◆ Testo dell'esercizio ◆
┌──

Il tribunale amministrativo di Trento ha sospeso la sentenza di abbattimento dell’orsa Jj4 decretata dalla Provincia autonoma di Trento. Manca(va) il parere dell’Ispra, tutto rinviato all’11 maggio perché la giustizia non ha mai fretta. Però l’esemplare di orso bruno che ha ucciso Andrea Papi – “facendo l’orso” come sottolineano tutti – può essere catturato. E anche ucciso “nel caso di comprovato pericolo per il personale impiegato nelle operazioni per la sua cattura”, quasi l’indicazione di uno scenario da avverare. Intanto l’Ispra ha emesso il suo verdetto su Jj4 (ma non su M62, è in corso “un’attenta analisi tecnico-scientifica”). Gli animalisti, ovviamente, esultano perché la pronuncia del Tar riapre l’ipotesi di un viaggio all’estero dell’orsa rea di due aggressioni.
Nel frattempo in un’intervista sul Corriere della Sera Fulco Pratesi, fondatore del Wwf Italia, ricorda che da giovane era cacciatore e che smise dopo aver incrociato un’orsa con tre cuccioli. Poteva essere Jj4. Le grandi star dei salotti televisivi adempiono al loro ruolo sacerdotale dispensando scomuniche a politici, partiti, boschi, fiori e forestali perché la vita degli animali è inviolabile. E il fatto che godano di diritti è assolutamente sacrosanto per rimanere nel perimetro ecclesiale-televisivo. Del resto le sentenze che hanno protetto jj4 lo confermano ampiamente.

└──

◆ Dati disponibili ◆
┌──

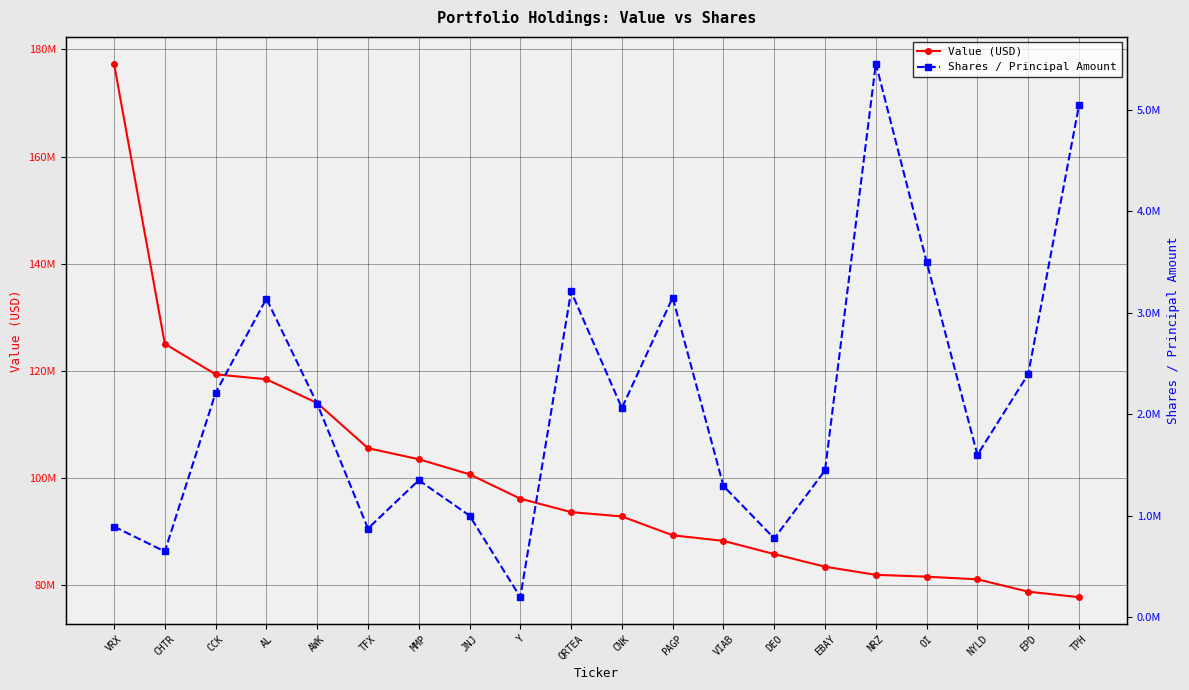

What is the label of the 18th point from the right?

CCK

└──

◆ Consegne dell'esercizio ◆
a - Riscrivi come elenco puntato il paragrafo del testo sull'orsa Jj4 che inizia con «Nel frattempo in un’intervista», conservandone i fatti principali.
b - Prosegui il testo sull'orsa Jj4 con un nuovo paragrafo che segua la sua ultima frase.
I dati costituiscono materiale a sé stante, indipendente dal testo.

◆ Risposte attese ◆
a -
- In un'intervista al Corriere della Sera, Fulco Pratesi, fondatore del Wwf Italia, ricorda di essere stato cacciatore da giovane.
- Pratesi smise di cacciare dopo aver incrociato un'orsa con tre cuccioli, che poteva essere Jj4.
- Le star dei salotti televisivi lanciano scomuniche a politici, partiti, boschi, fiori e forestali, sostenendo che la vita degli animali è inviolabile.
- Nel perimetro "ecclesiale-televisivo" i diritti degli animali sono considerati sacrosanti.
- Le sentenze che hanno protetto Jj4 lo confermano ampiamente.

b -
Nel racconto quotidiano, nella cronaca che si sussegue e nelle rappresentazioni l’orso ha preso il posto dell’unica vittima, il ragazzo di 26 anni che correva nel bosco dietro a casa e ha incontrato su una curva Jj4. Forse non aveva il campanellino, forse si è dimenticato di accovacciarsi. O forse l’incontro è stato talmente ravvicinato che l’abc della bibbia che stabilisce come comportarsi razionalmente non poteva dispensare consigli utili. Nell’arco dei giorni Andrea Papi è diventato un morto nascosto perché il discorso ha virato altrove.
Alessandro de Bertolini, nell’editoriale che pubblichiamo, attingendo alla sua esperienza di viaggiatore solitario in luoghi al limite dell’umano, rappresenta un’area come il Nord America dove la vastità dell’assenza umana riduce la possibilità di imbattersi nell’orso, ma anche di una cultura e di un rispetto consolidati. Gli abitanti sanno che le aggressioni mortali fanno parte della vita, sporadiche ma reali, e che la replica è la soppressione dell’orso. Non per vendetta, non è occhio per occhio e dente per dente. Sciocchezze. È solo per evitare che uccida di nuovo. de Bertolini conclude anche con un’affermazione che può sembrare un’ovvietà: tutti sanno che la presenza dell’orso mette in conto la possibilità di attacchi mortali. Chi ha promosso Life Ursus lo sapeva e quindi lo riteneva socialmente accettabile oppure era un ignorante. Quasi peggio. Poi possiamo disquisire – e facciamolo – a lungo se questo progetto sia stato accompagnato dalle istituzioni come meritava, con tutte le accortezze, le forme culturali e le dotazioni necessarie. Sicuramente no.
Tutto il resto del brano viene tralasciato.